The zero product property is a foundational concept in algebra that helps solve equations involving the product of factors equal to zero. It states that if the product of two or more numbers (or expressions) is zero, then at least one of the numbers must be zero. This property is especially useful when dealing with polynomial equations, such as

• \[ (x-1)(x-2)(x-3)=0 \]

This means we can take each factor in the equation separately and set them equal to zero. Solving each smaller equation allows us to find potential solutions to the entire polynomial equation. This process simplifies finding solutions because determining when a product of numbers is zero is straightforward.

Linear factors are expressions of the first degree, such as \(x - a\), where \(a\) is a constant. These factors are straightforward because they only involve one variable raised to the first power.
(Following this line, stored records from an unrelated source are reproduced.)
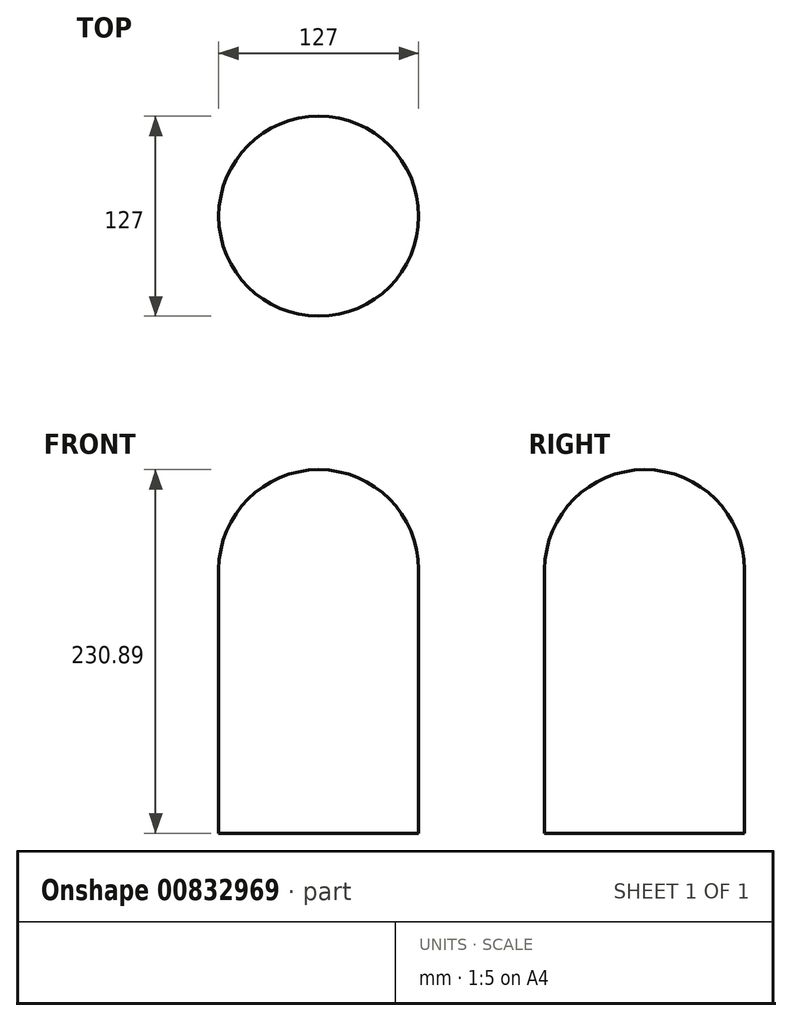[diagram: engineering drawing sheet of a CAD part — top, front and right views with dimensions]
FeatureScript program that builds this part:
annotation { "Feature Type Name" : "Feature", "Feature Type Description" : "" }
export const myFeature = defineFeature(function(context is Context, id is Id, definition is map)
    precondition{}
    {
        {
            var Q0;
            Q0=qCreatedBy(makeId("Top.planeOp"),FACE);
            var sketch = newSketch(context, id + "F0", { "sketchPlane" : qUnion([Q0])});
            skCircle(sketch, "E0", {"center": v(0, 0) * mm, "radius": 63.5 * mm});
            skSolve(sketch);
        }
        {
            var Q0;
            Q0 = qSketchRegion(id + "F0", true);
            extrude(context, id + "F1", {"entities" : qUnion([Q0]), "depth" : 167.39 * mm, "offsetDistance" : 25.4 * mm});
        }
        {
            var Q0;
            Q0=makeQuery(id+"F1.opExtrude","CAP_FACE",FACE,{"disambiguationData":[OSD([sQuery(id+"F0.wireOp",EDGE,"E0")])],"isStart":false});
            var sketch = newSketch(context, id + "F2", { "sketchPlane" : qUnion([Q0])});
            skLineSegment(sketch, "E1", {"start": v(0, 88.9) * mm, "end": v(0, -88.9) * mm});
            skArc(sketch, "E2", {"start": v(0, 88.9) * mm, "mid": v(88.9, 0) * mm, "end": v(0, -88.9) * mm});
            skSolve(sketch);
        }
        {
            var Q0;
            {var subQ0=sQuery(id+"F2.wireOp",EDGE,"E2");Q0=makeQuery(id+"F2.imprint","IMPRINT",FACE,{"disambiguationData":[TD([[makeQuery(id+"F2.imprint","IMPRINT",EDGE,{"derivedFrom":subQ0}),-1.0]])]});}
            var Q1;
            {var subQ0=sQuery(id+"F2.wireOp",EDGE,"E1");var subQ1=makeQuery(id+"F1.opExtrude","CAP_EDGE",EDGE,{"disambiguationData":[OSD([sQuery(id+"F0.wireOp",EDGE,"E0")])],"isStart":false});var subQ2=makeQuery(id+"F2.imprint","INTERSECT",VERTEX,{"disambiguationData":[OD(0.0)],"derivedFrom":[subQ1,subQ0]});Q1=makeQuery(id+"F2.imprint","IMPRINT",FACE,{"disambiguationData":[TD([[makeQuery(id+"F2.imprint","IMPRINT",EDGE,{"disambiguationData":[TD([[subQ2,-1.0]])],"derivedFrom":subQ0}),1.0]])]});}
            var Q2;
            Q2=sQuery(id+"F2.wireOp",EDGE,"E1");
            revolve(context, id + "F3", {"operationType" : NewBodyOperationType.ADD, "surfaceOperationType" : NewSurfaceOperationType.NEW, "entities" : qUnion([Q0, Q1]), "axis" : qUnion([Q2]), "revolveType" : RevolveType.ONE_DIRECTION, "angle" : 180 * degree});
        }
    });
Each linear factor represents a straight line when graphed and simplifies solving equations by turning polynomials into manageable parts.In the equation

• \[ (x-1)(x-2)(x-3)=0 \]

we have three linear factors: \(x-1\), \(x-2\), and \(x-3\). Each of these can be solved independently. This allows for a step-by-step approach where each factor simplifies to finding a single solution for \(x\). By breaking down a polynomial equation into its linear factors, we enable an easier path to identifying all the roots.

The roots of an equation are the values that make the equation true, meaning the polynomial equals zero. Finding these roots is synonymous with solving the equation because it involves determining the values of \(x\) that satisfy the condition.For the polynomial

• \[ (x-1)(x-2)(x-3)=0 \]

we solved each linear factor by setting them equal to zero and calculating:

• \(x-1=0\) results in \(x=1\)
• \(x-2=0\) results in \(x=2\)
• \(x-3=0\) results in \(x=3\)

These solutions, \(x=1\), \(x=2\), and \(x=3\), are the roots of the polynomial equation. By identifying the roots, we pinpoint where the graph of the polynomial touches the x-axis, providing a visual understanding of the solution.